* **Task to complete**:
Return each line in the items below that contains the string "qCreatedBy", copied whole.
[Input data start]
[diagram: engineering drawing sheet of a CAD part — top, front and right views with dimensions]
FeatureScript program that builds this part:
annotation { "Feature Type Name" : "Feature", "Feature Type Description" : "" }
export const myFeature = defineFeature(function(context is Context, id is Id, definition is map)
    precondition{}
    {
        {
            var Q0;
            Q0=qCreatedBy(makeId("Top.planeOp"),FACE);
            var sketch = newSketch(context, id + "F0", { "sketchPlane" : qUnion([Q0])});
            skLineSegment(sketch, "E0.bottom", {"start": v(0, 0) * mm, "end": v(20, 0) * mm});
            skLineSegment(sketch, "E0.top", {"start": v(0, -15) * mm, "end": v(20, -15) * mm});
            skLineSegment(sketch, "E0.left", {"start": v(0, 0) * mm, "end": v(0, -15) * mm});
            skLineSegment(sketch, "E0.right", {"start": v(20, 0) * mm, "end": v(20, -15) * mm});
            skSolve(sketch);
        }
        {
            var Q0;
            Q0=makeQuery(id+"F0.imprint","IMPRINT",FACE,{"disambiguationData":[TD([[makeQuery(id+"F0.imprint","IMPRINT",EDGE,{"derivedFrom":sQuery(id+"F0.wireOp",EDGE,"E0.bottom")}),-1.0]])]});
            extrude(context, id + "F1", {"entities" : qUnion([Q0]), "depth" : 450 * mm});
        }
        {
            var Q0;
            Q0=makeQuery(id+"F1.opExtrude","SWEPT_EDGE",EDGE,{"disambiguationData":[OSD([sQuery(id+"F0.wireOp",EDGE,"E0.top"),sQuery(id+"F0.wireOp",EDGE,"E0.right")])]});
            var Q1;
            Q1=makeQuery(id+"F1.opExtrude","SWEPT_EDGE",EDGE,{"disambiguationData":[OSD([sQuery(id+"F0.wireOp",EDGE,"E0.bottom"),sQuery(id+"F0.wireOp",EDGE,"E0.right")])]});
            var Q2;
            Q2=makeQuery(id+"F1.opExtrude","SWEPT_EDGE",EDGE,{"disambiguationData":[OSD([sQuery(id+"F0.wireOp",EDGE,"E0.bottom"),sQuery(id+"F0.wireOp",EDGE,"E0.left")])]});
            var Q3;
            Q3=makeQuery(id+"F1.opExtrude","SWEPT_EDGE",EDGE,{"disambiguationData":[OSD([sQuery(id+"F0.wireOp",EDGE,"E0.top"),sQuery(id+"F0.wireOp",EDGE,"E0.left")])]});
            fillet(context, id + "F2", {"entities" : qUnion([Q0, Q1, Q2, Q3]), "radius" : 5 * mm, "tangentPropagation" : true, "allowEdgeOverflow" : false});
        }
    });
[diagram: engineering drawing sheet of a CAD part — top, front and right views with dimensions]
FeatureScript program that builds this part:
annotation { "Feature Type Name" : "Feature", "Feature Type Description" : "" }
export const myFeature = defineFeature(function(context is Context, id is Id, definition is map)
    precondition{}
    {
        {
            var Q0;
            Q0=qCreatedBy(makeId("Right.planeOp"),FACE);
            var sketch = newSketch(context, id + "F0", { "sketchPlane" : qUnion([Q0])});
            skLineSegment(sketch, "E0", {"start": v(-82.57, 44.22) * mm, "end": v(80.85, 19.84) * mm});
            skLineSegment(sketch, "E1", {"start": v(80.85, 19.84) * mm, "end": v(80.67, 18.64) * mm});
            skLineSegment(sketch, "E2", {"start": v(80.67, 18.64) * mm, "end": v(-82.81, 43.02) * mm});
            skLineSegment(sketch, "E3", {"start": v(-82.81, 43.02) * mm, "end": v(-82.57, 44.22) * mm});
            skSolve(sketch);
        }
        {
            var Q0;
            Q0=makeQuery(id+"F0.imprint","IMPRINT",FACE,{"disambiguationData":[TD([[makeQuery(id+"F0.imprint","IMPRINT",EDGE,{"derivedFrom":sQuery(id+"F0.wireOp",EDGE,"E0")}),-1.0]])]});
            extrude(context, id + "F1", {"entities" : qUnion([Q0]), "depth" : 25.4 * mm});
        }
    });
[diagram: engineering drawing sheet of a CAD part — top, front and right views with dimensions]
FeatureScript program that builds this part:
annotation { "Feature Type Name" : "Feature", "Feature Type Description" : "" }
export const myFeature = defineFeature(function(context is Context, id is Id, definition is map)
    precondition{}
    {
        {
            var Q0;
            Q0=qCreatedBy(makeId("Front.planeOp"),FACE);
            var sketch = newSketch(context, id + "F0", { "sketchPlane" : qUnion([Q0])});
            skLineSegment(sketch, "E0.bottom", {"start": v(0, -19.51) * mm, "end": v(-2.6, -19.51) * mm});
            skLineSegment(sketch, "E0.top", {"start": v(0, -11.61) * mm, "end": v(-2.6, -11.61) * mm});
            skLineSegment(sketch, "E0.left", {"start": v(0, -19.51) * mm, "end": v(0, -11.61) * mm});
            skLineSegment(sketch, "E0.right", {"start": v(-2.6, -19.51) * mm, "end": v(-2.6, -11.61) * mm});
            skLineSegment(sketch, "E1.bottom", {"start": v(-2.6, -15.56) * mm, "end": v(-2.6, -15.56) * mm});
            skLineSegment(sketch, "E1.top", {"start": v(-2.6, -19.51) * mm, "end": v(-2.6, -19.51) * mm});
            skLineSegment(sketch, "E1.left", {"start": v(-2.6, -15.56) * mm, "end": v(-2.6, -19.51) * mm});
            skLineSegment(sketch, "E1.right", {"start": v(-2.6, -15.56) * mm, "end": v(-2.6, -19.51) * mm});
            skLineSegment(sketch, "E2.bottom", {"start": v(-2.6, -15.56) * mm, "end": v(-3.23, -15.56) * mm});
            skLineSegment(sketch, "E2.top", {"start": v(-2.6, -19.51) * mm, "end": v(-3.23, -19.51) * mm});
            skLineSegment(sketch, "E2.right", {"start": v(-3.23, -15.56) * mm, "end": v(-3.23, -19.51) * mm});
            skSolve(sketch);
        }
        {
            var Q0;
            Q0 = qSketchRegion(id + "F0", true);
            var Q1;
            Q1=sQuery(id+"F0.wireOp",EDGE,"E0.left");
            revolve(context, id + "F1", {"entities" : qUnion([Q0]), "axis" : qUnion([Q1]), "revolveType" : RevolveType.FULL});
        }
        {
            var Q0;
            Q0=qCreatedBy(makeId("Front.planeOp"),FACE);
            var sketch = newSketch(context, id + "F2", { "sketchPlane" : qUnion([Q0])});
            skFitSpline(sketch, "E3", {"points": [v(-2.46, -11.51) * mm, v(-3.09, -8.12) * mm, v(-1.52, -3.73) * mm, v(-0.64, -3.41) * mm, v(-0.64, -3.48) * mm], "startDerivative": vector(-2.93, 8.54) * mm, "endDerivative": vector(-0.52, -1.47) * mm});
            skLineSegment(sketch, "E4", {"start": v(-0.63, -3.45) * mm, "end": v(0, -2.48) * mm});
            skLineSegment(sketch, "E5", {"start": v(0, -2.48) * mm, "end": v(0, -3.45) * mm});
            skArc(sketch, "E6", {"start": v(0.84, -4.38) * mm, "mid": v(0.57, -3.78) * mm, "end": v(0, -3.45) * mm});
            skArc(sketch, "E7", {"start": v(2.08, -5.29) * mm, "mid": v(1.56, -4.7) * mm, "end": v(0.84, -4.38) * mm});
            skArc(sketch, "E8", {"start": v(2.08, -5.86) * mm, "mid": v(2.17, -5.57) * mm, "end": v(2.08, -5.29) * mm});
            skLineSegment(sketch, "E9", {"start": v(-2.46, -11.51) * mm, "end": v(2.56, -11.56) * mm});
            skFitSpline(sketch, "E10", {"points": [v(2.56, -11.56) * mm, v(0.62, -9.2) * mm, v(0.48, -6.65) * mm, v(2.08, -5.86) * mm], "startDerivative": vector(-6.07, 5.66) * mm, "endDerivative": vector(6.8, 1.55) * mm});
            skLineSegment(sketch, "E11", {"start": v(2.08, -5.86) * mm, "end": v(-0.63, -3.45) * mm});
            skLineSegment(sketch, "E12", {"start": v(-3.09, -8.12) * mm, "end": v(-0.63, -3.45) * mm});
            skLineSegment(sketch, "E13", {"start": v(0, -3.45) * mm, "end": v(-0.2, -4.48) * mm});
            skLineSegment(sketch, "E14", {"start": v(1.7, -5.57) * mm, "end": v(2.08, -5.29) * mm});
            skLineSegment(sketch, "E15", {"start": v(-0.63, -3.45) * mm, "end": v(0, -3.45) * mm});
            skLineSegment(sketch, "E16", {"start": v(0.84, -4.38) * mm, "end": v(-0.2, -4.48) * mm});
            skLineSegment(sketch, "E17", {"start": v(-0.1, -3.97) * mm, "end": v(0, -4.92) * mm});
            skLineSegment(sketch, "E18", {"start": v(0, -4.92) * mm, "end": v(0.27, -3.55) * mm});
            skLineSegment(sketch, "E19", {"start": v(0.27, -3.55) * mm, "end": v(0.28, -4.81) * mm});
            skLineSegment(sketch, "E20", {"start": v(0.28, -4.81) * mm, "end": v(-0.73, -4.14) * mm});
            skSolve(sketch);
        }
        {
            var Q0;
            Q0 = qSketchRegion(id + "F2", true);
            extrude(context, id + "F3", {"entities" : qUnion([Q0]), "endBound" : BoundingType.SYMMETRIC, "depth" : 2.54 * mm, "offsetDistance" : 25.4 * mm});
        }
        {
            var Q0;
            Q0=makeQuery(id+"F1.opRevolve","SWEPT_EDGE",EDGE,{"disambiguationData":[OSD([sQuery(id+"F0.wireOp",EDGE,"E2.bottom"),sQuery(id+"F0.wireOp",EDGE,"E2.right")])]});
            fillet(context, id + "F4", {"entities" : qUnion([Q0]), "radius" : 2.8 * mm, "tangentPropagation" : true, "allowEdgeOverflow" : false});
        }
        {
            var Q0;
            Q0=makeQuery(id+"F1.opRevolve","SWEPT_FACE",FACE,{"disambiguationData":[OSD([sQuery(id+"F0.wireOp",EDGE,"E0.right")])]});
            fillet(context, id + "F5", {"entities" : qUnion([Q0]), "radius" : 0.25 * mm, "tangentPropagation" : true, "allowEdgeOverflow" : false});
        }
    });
[Input data end]
* **The response**:
            Q0=qCreatedBy(makeId("Top.planeOp"),FACE);
            Q0=qCreatedBy(makeId("Right.planeOp"),FACE);
            Q0=qCreatedBy(makeId("Front.planeOp"),FACE);
            Q0=qCreatedBy(makeId("Front.planeOp"),FACE);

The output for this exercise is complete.